Causes of poverty in Sub-Saharan Africa (SSA)

Monday, January 18, 2016
It can be argued that there are no single root causes of poverty in developing countries. However, looking back into the history and circumstances of different regions and countries in SSA, one can see the trends in the causes of poverty. Though there may be external causes of poverty, there are also internal or man-made causes. Nelson Mandela in his 2005 speech at London’s Trafalgar Square for the campaign to end poverty in the developing world said, “Like slavery and apartheid, poverty is not natural. It is man-made and can be overcome and eradicated by the actions of human beings” (BBC , 2005). Here are some of the key factors that contribute to poverty in SSA:

1. Lack of Economic Diversification

While the cause of Poverty in SSA can be attributed to many factors, a major problem lies in the non-diversification of the economies by most of the developing countries in SSA. An example of a lack of diversification is the case of Nigeria where the oil sector which only constituted 1 percent of the country’s export revenue in 1958 rose to 97 percent by 1984 and has since then not gone below 90 percent. In 2008, the oil and gas sector constituted about 97.5 percent of their export revenues, 81 percent of government revenues and about 17 percent of GDP.

The lack of diversification prompts SSA governments to ignore other areas of the economy that could have generated income and create more jobs for the local population. Therefore, there is need for SSA countries to expand and diversify their economic activities in order to boost Foreign Direct Investment (FDI) and Gross Domestic Product (GDP). This is important as evidence suggests that most of the countries that have expanded their trade have enjoyed growth. However, export diversification should be accompanied with introduction of new products.

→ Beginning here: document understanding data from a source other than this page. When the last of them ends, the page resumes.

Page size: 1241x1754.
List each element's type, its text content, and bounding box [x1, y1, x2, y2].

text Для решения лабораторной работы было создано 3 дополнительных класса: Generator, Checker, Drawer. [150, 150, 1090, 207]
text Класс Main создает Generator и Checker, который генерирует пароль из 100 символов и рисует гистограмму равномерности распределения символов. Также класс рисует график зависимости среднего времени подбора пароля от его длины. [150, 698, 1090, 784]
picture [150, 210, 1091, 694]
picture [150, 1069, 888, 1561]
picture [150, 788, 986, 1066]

Ultimately, the country could chose to maintain the same product but in this instance, they would need to considerably improve the quality of the product they offer as they would face competition in the global market.

2. Poor Governance

Poor governance involves various malpractices by the state and its workers. This can be in the form of corruption, dysfunctional public services, and unfair tax assessments amongst other issues. Poor governance affects the poor people and leaves them vulnerable as they are denied basic necessities such as healthcare, food and shelter.

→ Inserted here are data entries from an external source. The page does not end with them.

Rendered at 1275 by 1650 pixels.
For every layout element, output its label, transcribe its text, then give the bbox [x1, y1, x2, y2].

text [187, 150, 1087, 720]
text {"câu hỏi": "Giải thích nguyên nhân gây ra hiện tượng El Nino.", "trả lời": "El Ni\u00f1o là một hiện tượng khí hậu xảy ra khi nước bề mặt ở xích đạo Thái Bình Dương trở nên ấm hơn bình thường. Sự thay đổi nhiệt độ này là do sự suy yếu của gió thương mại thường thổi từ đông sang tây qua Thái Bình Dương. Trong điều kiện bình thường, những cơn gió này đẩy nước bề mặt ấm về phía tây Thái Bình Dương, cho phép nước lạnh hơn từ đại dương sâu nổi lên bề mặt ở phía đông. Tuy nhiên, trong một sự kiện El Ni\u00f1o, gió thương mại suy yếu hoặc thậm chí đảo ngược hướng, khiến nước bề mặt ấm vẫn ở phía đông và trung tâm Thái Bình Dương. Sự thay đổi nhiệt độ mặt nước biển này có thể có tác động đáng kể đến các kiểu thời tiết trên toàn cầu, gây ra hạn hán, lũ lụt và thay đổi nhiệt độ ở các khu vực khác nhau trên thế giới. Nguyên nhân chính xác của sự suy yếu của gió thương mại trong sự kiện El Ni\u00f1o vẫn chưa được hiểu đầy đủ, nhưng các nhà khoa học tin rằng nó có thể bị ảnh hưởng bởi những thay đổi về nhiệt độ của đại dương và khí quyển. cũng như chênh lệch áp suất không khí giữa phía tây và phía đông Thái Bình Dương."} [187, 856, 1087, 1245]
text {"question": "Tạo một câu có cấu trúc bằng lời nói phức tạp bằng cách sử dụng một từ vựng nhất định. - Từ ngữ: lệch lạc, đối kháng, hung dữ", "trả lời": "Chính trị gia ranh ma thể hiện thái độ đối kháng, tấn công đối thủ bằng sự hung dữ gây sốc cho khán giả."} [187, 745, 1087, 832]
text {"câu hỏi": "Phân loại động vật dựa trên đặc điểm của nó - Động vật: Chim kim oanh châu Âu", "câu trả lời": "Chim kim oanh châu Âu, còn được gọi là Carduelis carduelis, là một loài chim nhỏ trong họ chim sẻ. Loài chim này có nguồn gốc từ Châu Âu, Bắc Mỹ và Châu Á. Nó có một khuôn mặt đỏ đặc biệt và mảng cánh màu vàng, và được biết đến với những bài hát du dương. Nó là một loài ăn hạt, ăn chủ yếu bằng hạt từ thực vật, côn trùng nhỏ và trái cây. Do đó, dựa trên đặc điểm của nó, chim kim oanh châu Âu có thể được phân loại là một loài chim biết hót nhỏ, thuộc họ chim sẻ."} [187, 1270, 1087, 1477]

In developing countries, the poor are involved in small enterprises in order to generate income. Unfortunately their efforts are often undermined by corrupt practices. They struggle to make profit as they are faced with challenges such as unauthorised importation duties are often powerless, helpless and isolated.

Corruption has been and is a major issue in the development and fight against poverty in SSA. SSA is considered among the most corrupt places in the world as pointed out by Transparency International, a leading global watchdog on corruption who stated that, 6 out of the 10 most corrupt nations in the world are in Sub-Saharan Africa. Also, a study by Africa Union in 2002 concluded that, corruption cost the continent roughly $150 billion a year in lost revenue.Some countries in Africa such as Ghana, Tanzania and Rwanda have made some progress on the fight against corruption. However, there are still many lacking behind and the lack of drastic efforts to improve governance and stamp out corruption does not aid the fight to end poverty.

3. Inequality in distribution

Lastly, inequality is a challenge in society that needs to be overcome if poverty eradication is to be achieved. Inequality is a concentration of distribution of welfare, consumption and income. Most of the times, the people that suffer as a result of the income inequality are often the rural poor because a lot of the times they don’t invest in acquiring skills like the urban dwellers. The outcome of inequality can be an increase in economic and social problems such as violence.